4. delayを使うにはrunBlockingが必要?
delayはコルーチンの中でしか使えないので、main関数などで使うときにはrunBlockingで囲む必要があります。
runBlockingとは、「コルーチンを待つ」ための特別な関数です。
import kotlinx.coroutines.*
fun main() = runBlocking {
println("スタート")
delay(1000)
println("1秒後に実行")
}
このように、runBlockingの中でdelayを使うことで、正しく非同期的に待機することができます。
5. delayを複数回使ってみよう
delay関数は複数回使っても問題ありません。順番に遅延処理を入れてみましょう。
import kotlinx.coroutines.*
fun main() = runBlocking {
println("処理A")
delay(1000)
println("処理B")
delay(1000)
println("処理C")
}
このコードでは、1秒ずつ待って順番に処理が実行されていきます。アニメーションのように時間を使って処理を進めたいときに便利です。
6. delayを使った簡単なカウントダウン
delayを使えば、簡単なカウントダウンも実現できます。
import kotlinx.coroutines.*
fun main() = runBlocking {
for (i in 5 downTo 1) {
println("$i...")
delay(1000)
}
println("スタート!")
}
このようにdelayを使えば、時間を使った演出や待機処理も自然に実装できます。
7. delay関数の注意点
delay関数は便利ですが、コルーチンの中でしか使えないという制限があります。通常の関数で使おうとすると、エラーになります。

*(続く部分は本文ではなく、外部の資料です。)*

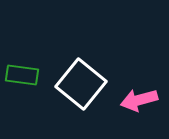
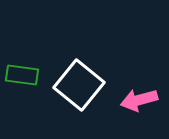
white square: moved 2 px left, 1 px down
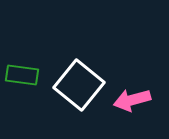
pink arrow: moved 7 px left
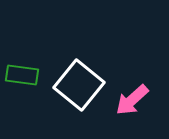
pink arrow: rotated 27 degrees counterclockwise
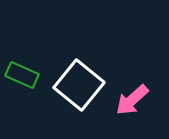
green rectangle: rotated 16 degrees clockwise
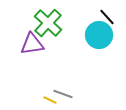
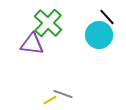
purple triangle: rotated 15 degrees clockwise
yellow line: rotated 56 degrees counterclockwise
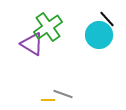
black line: moved 2 px down
green cross: moved 4 px down; rotated 12 degrees clockwise
purple triangle: rotated 25 degrees clockwise
yellow line: moved 2 px left; rotated 32 degrees clockwise
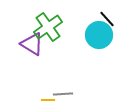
gray line: rotated 24 degrees counterclockwise
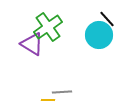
gray line: moved 1 px left, 2 px up
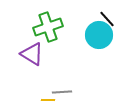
green cross: rotated 16 degrees clockwise
purple triangle: moved 10 px down
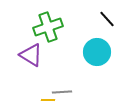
cyan circle: moved 2 px left, 17 px down
purple triangle: moved 1 px left, 1 px down
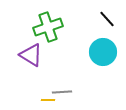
cyan circle: moved 6 px right
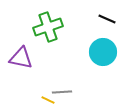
black line: rotated 24 degrees counterclockwise
purple triangle: moved 10 px left, 3 px down; rotated 20 degrees counterclockwise
yellow line: rotated 24 degrees clockwise
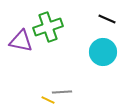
purple triangle: moved 17 px up
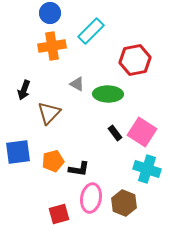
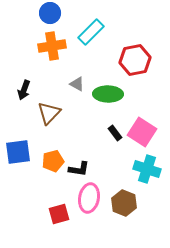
cyan rectangle: moved 1 px down
pink ellipse: moved 2 px left
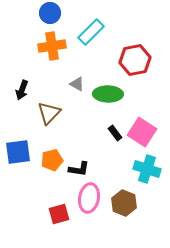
black arrow: moved 2 px left
orange pentagon: moved 1 px left, 1 px up
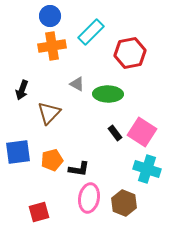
blue circle: moved 3 px down
red hexagon: moved 5 px left, 7 px up
red square: moved 20 px left, 2 px up
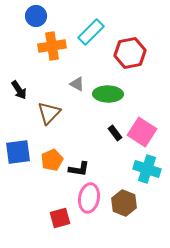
blue circle: moved 14 px left
black arrow: moved 3 px left; rotated 54 degrees counterclockwise
orange pentagon: rotated 10 degrees counterclockwise
red square: moved 21 px right, 6 px down
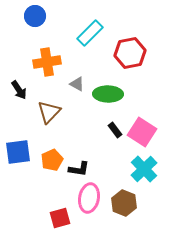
blue circle: moved 1 px left
cyan rectangle: moved 1 px left, 1 px down
orange cross: moved 5 px left, 16 px down
brown triangle: moved 1 px up
black rectangle: moved 3 px up
cyan cross: moved 3 px left; rotated 28 degrees clockwise
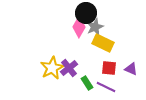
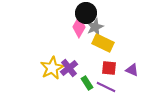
purple triangle: moved 1 px right, 1 px down
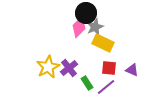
pink diamond: rotated 15 degrees clockwise
yellow star: moved 4 px left, 1 px up
purple line: rotated 66 degrees counterclockwise
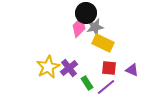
gray star: rotated 12 degrees clockwise
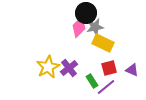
red square: rotated 21 degrees counterclockwise
green rectangle: moved 5 px right, 2 px up
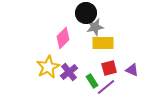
pink diamond: moved 16 px left, 11 px down
yellow rectangle: rotated 25 degrees counterclockwise
purple cross: moved 4 px down
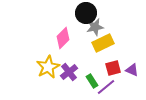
yellow rectangle: rotated 25 degrees counterclockwise
red square: moved 4 px right
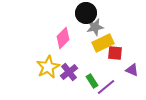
red square: moved 2 px right, 15 px up; rotated 21 degrees clockwise
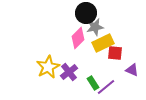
pink diamond: moved 15 px right
green rectangle: moved 1 px right, 2 px down
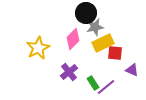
pink diamond: moved 5 px left, 1 px down
yellow star: moved 10 px left, 19 px up
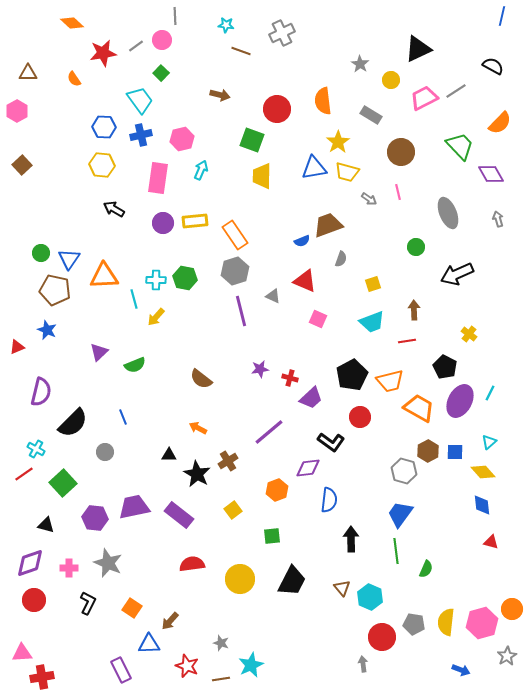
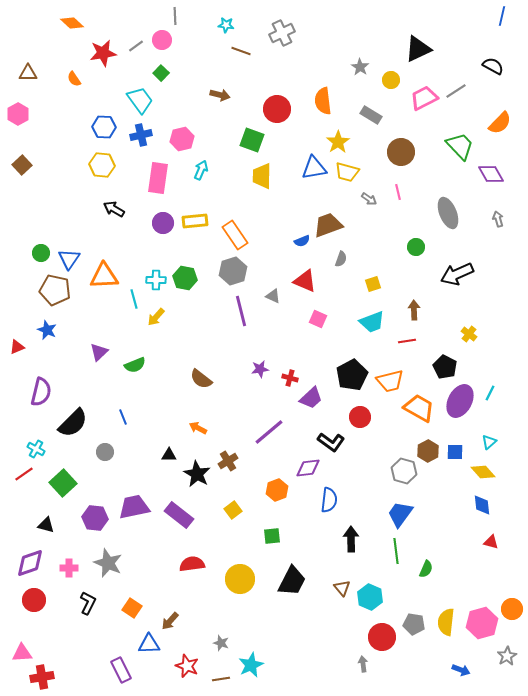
gray star at (360, 64): moved 3 px down
pink hexagon at (17, 111): moved 1 px right, 3 px down
gray hexagon at (235, 271): moved 2 px left
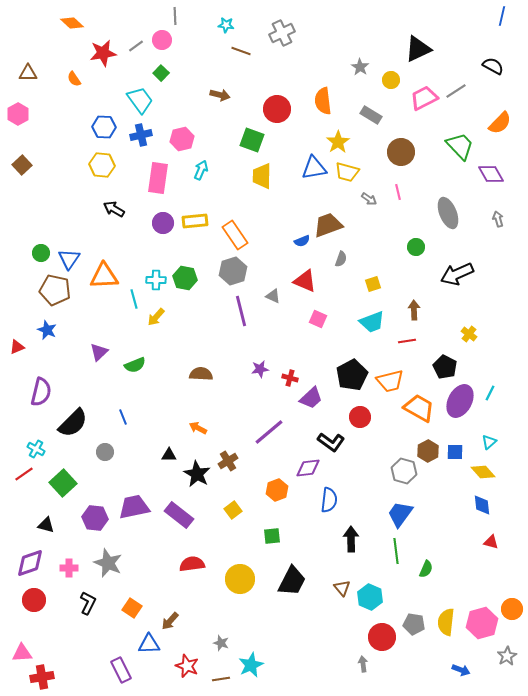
brown semicircle at (201, 379): moved 5 px up; rotated 145 degrees clockwise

そのため、delayを使いたいときはrunBlockingやlaunch、asyncなどでコルーチンを作成しましょう。
また、Androidアプリの中では、Dispatchers.Mainなどと組み合わせて使うことが一般的です。
8. delay関数で処理にゆとりを持たせよう
プログラムの中には、すぐに次の処理をせず、少し待ってから動かしたい場面がよくあります。delay関数は、そんな「待つ」という操作をスマートに非同期で行ってくれる便利な機能です。
特に、アニメーションやネットワークアクセスのように「時間がかかる処理」や「少し間をあけたい処理」に使うと、ユーザーにとって快適な動作になります。